START Records supplied

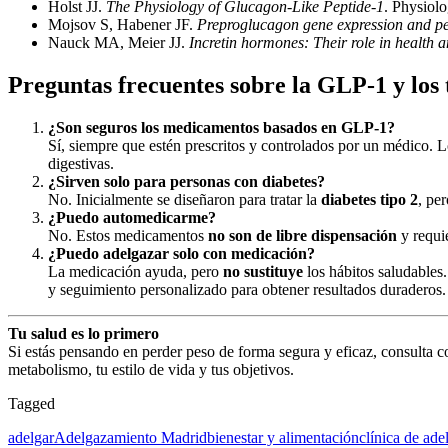
Holst JJ.
The Physiology of Glucagon-Like Peptide-1
. Physiol
Mojsov S, Habener JF.
Preproglucagon gene expression and pe
Nauck MA, Meier JJ.
Incretin hormones: Their role in health 
Preguntas frecuentes sobre la GLP-1 y los
¿Son seguros los medicamentos basados en GLP-1?
Sí, siempre que estén prescritos y controlados por un médico. 
digestivas.
¿Sirven solo para personas con diabetes?
No. Inicialmente se diseñaron para tratar la
diabetes tipo 2
, pe
¿Puedo automedicarme?
No. Estos medicamentos
no son de libre dispensación
y requi
¿Puedo adelgazar solo con medicación?
La medicación ayuda, pero
no sustituye
los hábitos saludables
y seguimiento personalizado para obtener resultados duraderos.
Tu salud es lo primero
Si estás pensando en perder peso de forma segura y eficaz, consulta 
metabolismo, tu estilo de vida y tus objetivos.
Tagged
adelgar
Adelgazamiento Madrid
bienestar y alimentación
clínica de ad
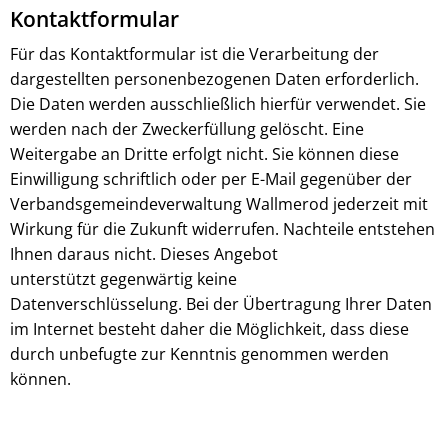
Kontaktformular
Für das Kontaktformular ist die Verarbeitung der
dargestellten personenbezogenen Daten erforderlich.
Die Daten werden ausschließlich hierfür verwendet. Sie
werden nach der Zweckerfüllung gelöscht. Eine
Weitergabe an Dritte erfolgt nicht. Sie können diese
Einwilligung schriftlich oder per E-Mail gegenüber der
Verbandsgemeindeverwaltung Wallmerod jederzeit mit
Wirkung für die Zukunft widerrufen. Nachteile entstehen
Ihnen daraus nicht. Dieses Angebot
unterstützt gegenwärtig keine
Datenverschlüsselung. Bei der Übertragung Ihrer Daten
im Internet besteht daher die Möglichkeit, dass diese
durch unbefugte zur Kenntnis genommen werden
können.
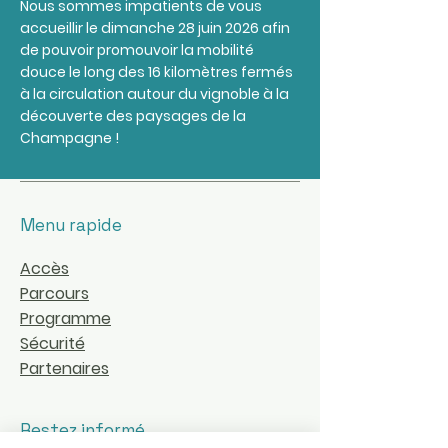
Nous sommes impatients de vous
accueillir le dimanche 28 juin 2026 afin
de pouvoir promouvoir la mobilité
douce le long des 16 kilomètres fermés
à la circulation autour du vignoble à la
découverte des paysages de la
Champagne !
Menu rapide
Accès
Parcours
Programme
Sécurité
Partenaires
Restez informé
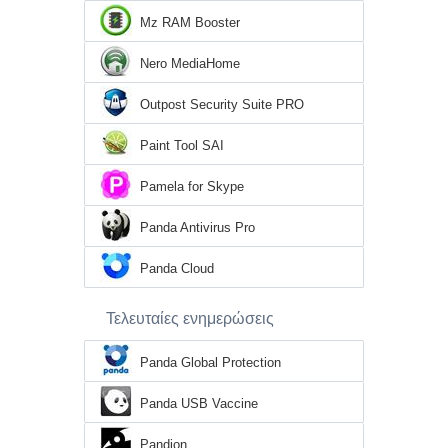
Mz RAM Booster
Nero MediaHome
Outpost Security Suite PRO
Paint Tool SAI
Pamela for Skype
Panda Antivirus Pro
Panda Cloud
Τελευταίες ενημερώσεις
Panda Global Protection
Panda USB Vaccine
Pandion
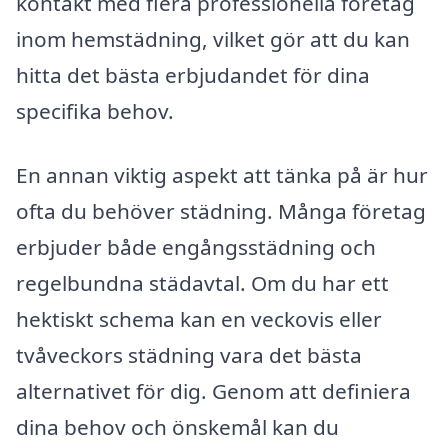
kontakt med flera professionella företag
inom hemstädning, vilket gör att du kan
hitta det bästa erbjudandet för dina
specifika behov.
En annan viktig aspekt att tänka på är hur
ofta du behöver städning. Många företag
erbjuder både engångsstädning och
regelbundna städavtal. Om du har ett
hektiskt schema kan en veckovis eller
tvåveckors städning vara det bästa
alternativet för dig. Genom att definiera
dina behov och önskemål kan du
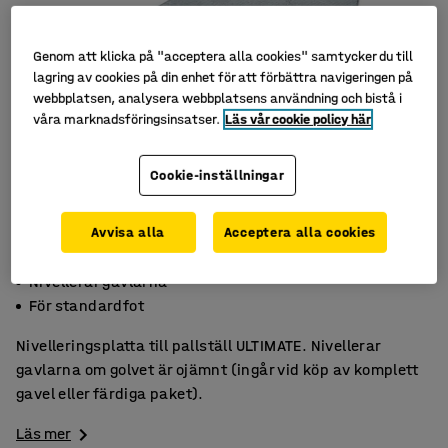
Genom att klicka på "acceptera alla cookies" samtycker du till
lagring av cookies på din enhet för att förbättra navigeringen på
webbplatsen, analysera webbplatsens användning och bistå i
våra marknadsföringsinsatser.
Läs vår cookie policy här
Cookie-inställningar
Avvisa alla
Acceptera alla cookies
För ojämna golv
Nivellerar gavlarna
För standardfot
Nivelleringsplatta till pallställ ULTIMATE. Nivellerar
gavlarna om golvet är ojämnt (ingår vid köp av komplett
gavel eller färdiga paket).
Läs mer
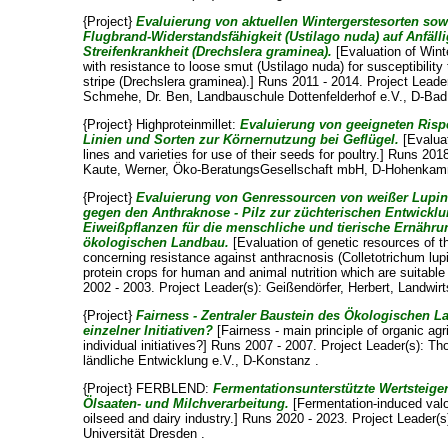
{Project}
Evaluierung von aktuellen Wintergerstesorten sow
Flugbrand-Widerstandsfähigkeit (Ustilago nuda) auf Anfäll
Streifenkrankheit (Drechslera graminea).
[Evaluation of Winte
with resistance to loose smut (Ustilago nuda) for susceptibility t
stripe (Drechslera graminea).] Runs 2011 - 2014. Project Leade
Schmehe, Dr. Ben
, Landbauschule Dottenfelderhof e.V., D-Bad 
{Project} Highproteinmillet:
Evaluierung von geeigneten Ris
Linien und Sorten zur Körnernutzung bei Geflügel.
[Evaluat
lines and varieties for use of their seeds for poultry.] Runs 20
Kaute, Werner
, Öko-BeratungsGesellschaft mbH, D-Hohenkam
{Project}
Evaluierung von Genressourcen von weißer Lupin
gegen den Anthraknose - Pilz zur züchterischen Entwickl
Eiweißpflanzen für die menschliche und tierische Ernähr
ökologischen Landbau.
[Evaluation of genetic resources of th
concerning resistance against anthracnosis (Colletotrichum lupi
protein crops for human and animal nutrition which are suitable 
2002 - 2003. Project Leader(s):
Geißendörfer, Herbert
, Landwirt
{Project}
Fairness - Zentraler Baustein des Ökologischen L
einzelner Initiativen?
[Fairness - main principle of organic agr
individual initiatives?] Runs 2007 - 2007. Project Leader(s):
Tho
ländliche Entwicklung e.V., D-Konstanz .
{Project} FERBLEND:
Fermentationsunterstützte Wertsteig
Ölsaaten- und Milchverarbeitung.
[Fermentation-induced valo
oilseed and dairy industry.] Runs 2020 - 2023. Project Leader(s
Universität Dresden .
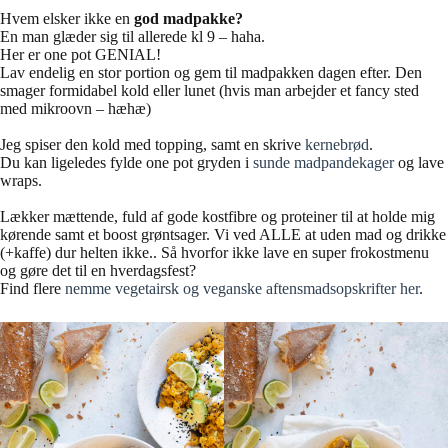
Hvem elsker ikke en
god madpakke?
En man glæder sig til allerede kl 9 – haha.
Her er one pot GENIAL!
Lav endelig en stor portion og gem til madpakken dagen efter. Den
smager formidabel kold eller lunet (hvis man arbejder et fancy sted
med mikroovn – hæhæ)
Jeg spiser den kold med topping, samt en skrive
kernebrød
.
Du kan ligeledes fylde one pot gryden i
sunde madpandekager
og lave
wraps.
Lækker mættende, fuld af gode kostfibre og proteiner til at holde mig
kørende samt et boost grøntsager. Vi ved ALLE at uden mad og drikke
(+kaffe) dur helten ikke.. Så hvorfor ikke lave en super frokostmenu
og gøre det til en hverdagsfest?
Find flere
nemme vegetairsk og veganske aftensmadsopskrifter her
.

END Records supplied

_What to produce_
Make a list of all lines in the data that contain "Project".

_Result of this task_
{Project}
stripe (Drechslera graminea).] Runs 2011 - 2014. Project Leade
{Project} Highproteinmillet:
{Project}
2002 - 2003. Project Leader(s):
{Project}
individual initiatives?] Runs 2007 - 2007. Project Leader(s):
{Project} FERBLEND:
oilseed and dairy industry.] Runs 2020 - 2023. Project Leader(s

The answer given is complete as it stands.